▸ TASK GOAL
For this exercise, repeat exactly the lines below starting at the line holding "DubGuy、分岐するビートで魅せる新作『Cave Diving" and ending at the line holding "ou que vous dirigiez une flotte de véhicules", both included, with no extra lines and no pictures.

▸ SOURCE MATERIAL
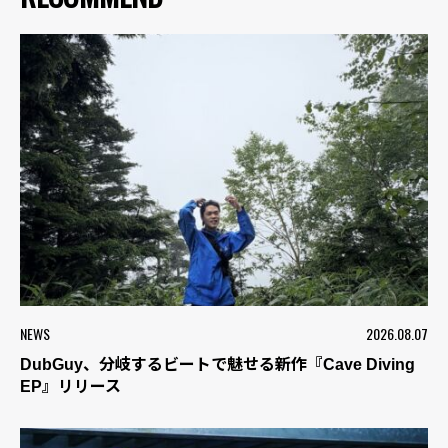
NEWS
2026.08.07
DubGuy、分岐するビートで魅せる新作『Cave Diving
EP』リリース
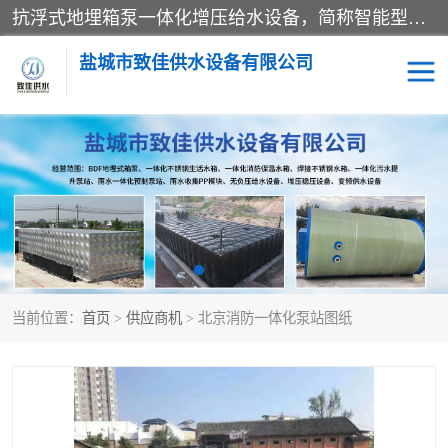
抗浮式地埋箱泵一体化增压给水设备，简称智能型泵站。它由由水泵机组、消防水箱、泵房三大部分组成，其抗浮效果好，因为设计时通过将底板与箱体联在一起，箱体重量抵消了地下水浮力。系统维护好，内部拉筋、泵站、管道，喷淋等各部运行正堂，无一损坏；结构更牢固。
盐城市致佳供水设备有限公司
消防一体化水箱
地埋箱泵一体化
一体化污水泵站
当前位置：
首页
>
供应商机
> 北京消防一体化泵站图纸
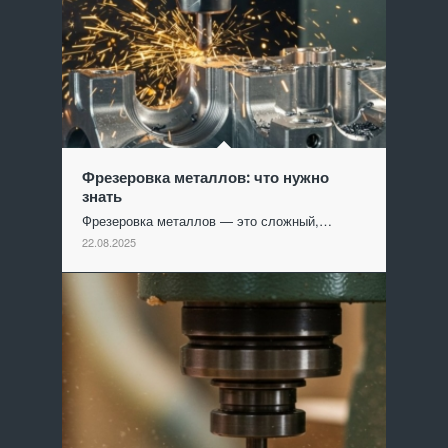
Фрезеровка металлов: что нужно
знать
Фрезеровка металлов — это сложный,…
22.08.2025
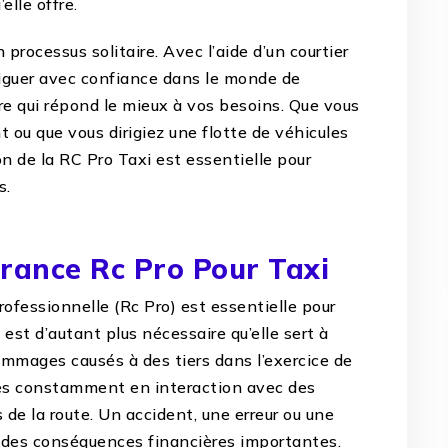
elle offre.
 processus solitaire. Avec l’aide d’un courtier
iguer avec confiance dans le monde de
ure qui répond le mieux à vos besoins. Que vous
 ou que vous dirigiez une flotte de véhicules
 de la RC Pro Taxi est essentielle pour
s.
rance Rc Pro Pour Taxi
ofessionnelle (Rc Pro) est essentielle pour
 est d’autant plus nécessaire qu’elle sert à
ommages causés à des tiers dans l’exercice de
êtes constamment en interaction avec des
s de la route. Un accident, une erreur ou une
 des conséquences financières importantes.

▸ RESPONSE AREA
DubGuy、分岐するビートで魅せる新作『Cave Diving
EP』リリース
抗浮式地埋箱泵一体化增压给水设备，简称智能型泵站。它由由水泵机组、消防水箱、泵房三大部分组成，其抗浮效果好，因为设计时通过将底板与箱体联在一起，箱体重量抵消了地下水浮力。系统维护好，内部拉筋、泵站、管道，喷淋等各部运行正堂，无一损坏；结构更牢固。
盐城市致佳供水设备有限公司
消防一体化水箱
地埋箱泵一体化
一体化污水泵站
当前位置：
首页
>
供应商机
> 北京消防一体化泵站图纸
Фрезеровка металлов: что нужно
знать
Фрезеровка металлов — это сложный,…
22.08.2025
elle offre.
 processus solitaire. Avec l’aide d’un courtier
iguer avec confiance dans le monde de
ure qui répond le mieux à vos besoins. Que vous
 ou que vous dirigiez une flotte de véhicules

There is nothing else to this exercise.